Von Papen asintió—. Desde luego que ayudaría. Pero ¿qué pasará si en una fábrica se empeñan en hacerlo mal?
—Pues se les deja de hacer pedidos —repuso Speer—. Entonces la factoría tiene que cerrar, y sus instalaciones pueden ser confiscadas y entregadas a otra empresa más eficiente.
—El palo y la zanahoria —repuso Von Papen—. No es muy original ¿Crees que podremos conseguir que Francia olvide sus agravios? Porque Francia e Italia son nuestros principales socios industriales. Italia sigue siendo una buena aliada, pero en el caso francés me parece que no hay buena voluntad.
—Eso tendrá que ser tarea tuya. Supongo que se podría llegar a un acuerdo con ellos que incluya Bélgica, Alsacia y Lorena.
—Walter —rio Von Papen—, este amigo tuyo ha adquirido tus malas costumbres y se debe dedicar a espiarme. Precisamente estoy negociando una propuesta de ese tipo con los franceses.
—Perfecto —siguió Speer—, porque cuanto antes podamos organizar la producción, mejor. Pero esa no será la única medida. Hay que revisar la producción de artículos esenciales y abaratarlos: si revisáis nuestras armas —sacó Speer una pistola y la puso sobre la mesa— veréis que están muy bien hechas. Esta pistola tiene un pavonado muy atractivo, que combina con el cromado del interior del cañón y la madera de las cachas. Comparadla con esta otra —puso un tosco revólver sobre la mesa—. Esto es un revólver Enfield inglés. Mirad el tosco acabado del metal y la mala calidad de la madera. Si la desmontáis veréis que no tiene piezas torneadas, sino solo estampadas, y además con un acabado bastante malo. Cualquier aficionado a las armas se cortaría una mano antes de tenerla en su colección. Pero este revólver dispara tan bien como nuestras pistolas Walther, y cuesta la mitad. No propongo que adoptemos esta arma tan tosca —dijo apartando el revólver—, pero nuestras pistolas funcionarán igual de bien sin pavonado ni cromado. Aunque no sean tan bonitas.

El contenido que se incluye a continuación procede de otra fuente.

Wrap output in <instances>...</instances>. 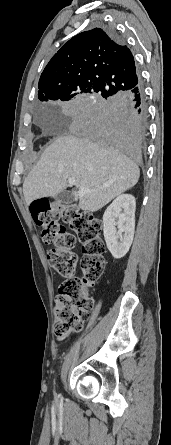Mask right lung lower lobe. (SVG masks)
<instances>
[{"mask_svg":"<svg viewBox=\"0 0 171 445\" xmlns=\"http://www.w3.org/2000/svg\"><path fill=\"white\" fill-rule=\"evenodd\" d=\"M120 40L114 30H110ZM90 135L133 160L141 158L147 110L141 85L129 93L94 102L88 111Z\"/></svg>","mask_w":171,"mask_h":445,"instance_id":"obj_1","label":"right lung lower lobe"}]
</instances>
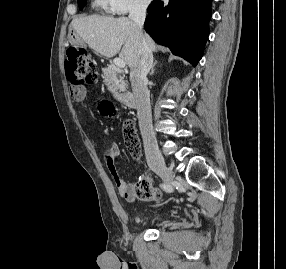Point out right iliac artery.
<instances>
[{
  "instance_id": "82829eb1",
  "label": "right iliac artery",
  "mask_w": 286,
  "mask_h": 269,
  "mask_svg": "<svg viewBox=\"0 0 286 269\" xmlns=\"http://www.w3.org/2000/svg\"><path fill=\"white\" fill-rule=\"evenodd\" d=\"M160 187L163 188L164 190L170 191L169 186L166 184H161Z\"/></svg>"
}]
</instances>
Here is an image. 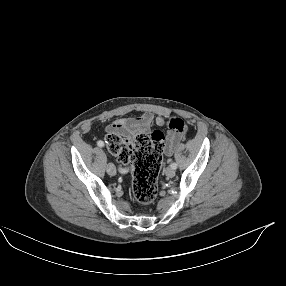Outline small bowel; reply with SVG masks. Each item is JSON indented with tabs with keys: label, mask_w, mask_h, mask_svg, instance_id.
<instances>
[{
	"label": "small bowel",
	"mask_w": 286,
	"mask_h": 286,
	"mask_svg": "<svg viewBox=\"0 0 286 286\" xmlns=\"http://www.w3.org/2000/svg\"><path fill=\"white\" fill-rule=\"evenodd\" d=\"M181 120L178 116L170 114L153 115L145 112L137 117L118 118L106 127L108 135L117 134L126 139L132 140L137 135L150 134L153 127H168L164 152L166 155H172L174 149L184 138L186 129L182 131L177 124Z\"/></svg>",
	"instance_id": "1"
}]
</instances>
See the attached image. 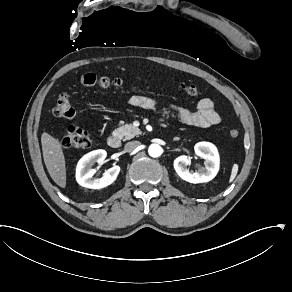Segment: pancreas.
Returning a JSON list of instances; mask_svg holds the SVG:
<instances>
[{
  "mask_svg": "<svg viewBox=\"0 0 292 292\" xmlns=\"http://www.w3.org/2000/svg\"><path fill=\"white\" fill-rule=\"evenodd\" d=\"M141 135V131L138 129V127L134 126L133 124H125L124 126L118 128L116 130V137L120 139H131L135 136Z\"/></svg>",
  "mask_w": 292,
  "mask_h": 292,
  "instance_id": "obj_1",
  "label": "pancreas"
}]
</instances>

—Para un soldado también es importante la apariencia —contestó Von Manstein— ¿No fue Napoleón el que dijo que si se les daba a los soldados unas cintas de colores lucharían hasta la muerte?

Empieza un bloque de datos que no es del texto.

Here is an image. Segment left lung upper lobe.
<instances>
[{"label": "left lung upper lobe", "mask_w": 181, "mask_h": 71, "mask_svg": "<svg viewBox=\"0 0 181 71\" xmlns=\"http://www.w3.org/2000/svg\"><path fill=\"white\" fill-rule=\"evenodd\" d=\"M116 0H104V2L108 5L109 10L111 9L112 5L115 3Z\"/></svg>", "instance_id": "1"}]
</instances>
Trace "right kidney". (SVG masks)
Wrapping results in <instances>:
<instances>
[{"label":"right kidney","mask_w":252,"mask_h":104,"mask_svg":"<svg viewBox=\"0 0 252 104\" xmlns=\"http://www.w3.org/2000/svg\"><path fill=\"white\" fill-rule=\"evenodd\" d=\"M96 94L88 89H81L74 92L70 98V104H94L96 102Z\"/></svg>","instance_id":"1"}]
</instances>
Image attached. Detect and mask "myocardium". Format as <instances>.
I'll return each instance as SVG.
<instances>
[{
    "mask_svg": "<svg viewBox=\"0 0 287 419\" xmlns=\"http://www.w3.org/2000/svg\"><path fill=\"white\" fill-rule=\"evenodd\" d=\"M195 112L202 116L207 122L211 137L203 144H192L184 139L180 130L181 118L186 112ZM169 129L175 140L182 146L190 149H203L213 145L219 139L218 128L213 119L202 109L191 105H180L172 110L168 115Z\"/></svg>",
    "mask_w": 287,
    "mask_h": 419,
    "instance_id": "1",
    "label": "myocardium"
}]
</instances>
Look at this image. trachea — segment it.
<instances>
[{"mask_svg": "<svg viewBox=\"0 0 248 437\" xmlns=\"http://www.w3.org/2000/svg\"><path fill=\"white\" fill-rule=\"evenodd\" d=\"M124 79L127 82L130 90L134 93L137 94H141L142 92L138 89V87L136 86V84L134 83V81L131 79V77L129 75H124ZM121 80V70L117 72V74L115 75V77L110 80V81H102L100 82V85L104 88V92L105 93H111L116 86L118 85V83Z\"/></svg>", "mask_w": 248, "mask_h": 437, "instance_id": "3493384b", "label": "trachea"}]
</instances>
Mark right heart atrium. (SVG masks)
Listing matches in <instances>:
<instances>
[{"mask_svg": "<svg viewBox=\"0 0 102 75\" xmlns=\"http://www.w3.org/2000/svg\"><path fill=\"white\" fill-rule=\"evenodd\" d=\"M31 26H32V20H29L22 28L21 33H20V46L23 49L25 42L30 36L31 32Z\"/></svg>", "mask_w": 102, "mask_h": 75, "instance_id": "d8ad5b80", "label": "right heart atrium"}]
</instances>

—No recuerdo la frase, pero Napoleón se refería a las condecoraciones y a los uniformes vistosos. Creo que en ese aspecto podemos transigir un poco. También creo que habrá que seguir produciendo una pequeña cantidad de bienes de lujo, para que los trabajadores puedan gastar su dinero en algo. Lo que he dicho era solo un ejemplo.
—Entiendo el ejemplo, y yo puedo pasar con una pistola más tosca si dispara bien —concedió Von Manstein.
—Gracias, mariscal. Me alegra que me entiendas. Por otra parte quiero revisar de cerca el sistema de contratos. Hasta ahora nuestros fabricantes no tienen especial estímulo para abaratar su producción. Al contrario, cuanto más caro sea lo que fabrican, más beneficios obtienen. No es que me importe mucho que pidan un millón o dos millones de marcos, porque siempre podremos imprimirlos —los presentes en la sala sonrieron—. El problema es que ese artículo caro requiere más horas de trabajo de obreros más especializados, y más materiales estratégicos. Cuando el Ministerio se cansa del sistema y les obliga a bajar los precios nuestros industriales no mejoran sus sistemas de producción, sino que cargan ese coste en otra partida. Si tienen que aumentar su capacidad de producción, en lugar de reformar sus factorías simplemente alquilan las de otras empresas. Quiero acabar con todo eso. Quiero establecer un sistema de control estricto, que pueda premiar y castigar. Quiero que las industrias más eficientes reciban más beneficios, y las menos, que sean incautadas. También quiero que nuestros departamentos dejen de interferir con la fabricación, ordenando continuos cambios de última hora. Quiero que ganemos la guerra.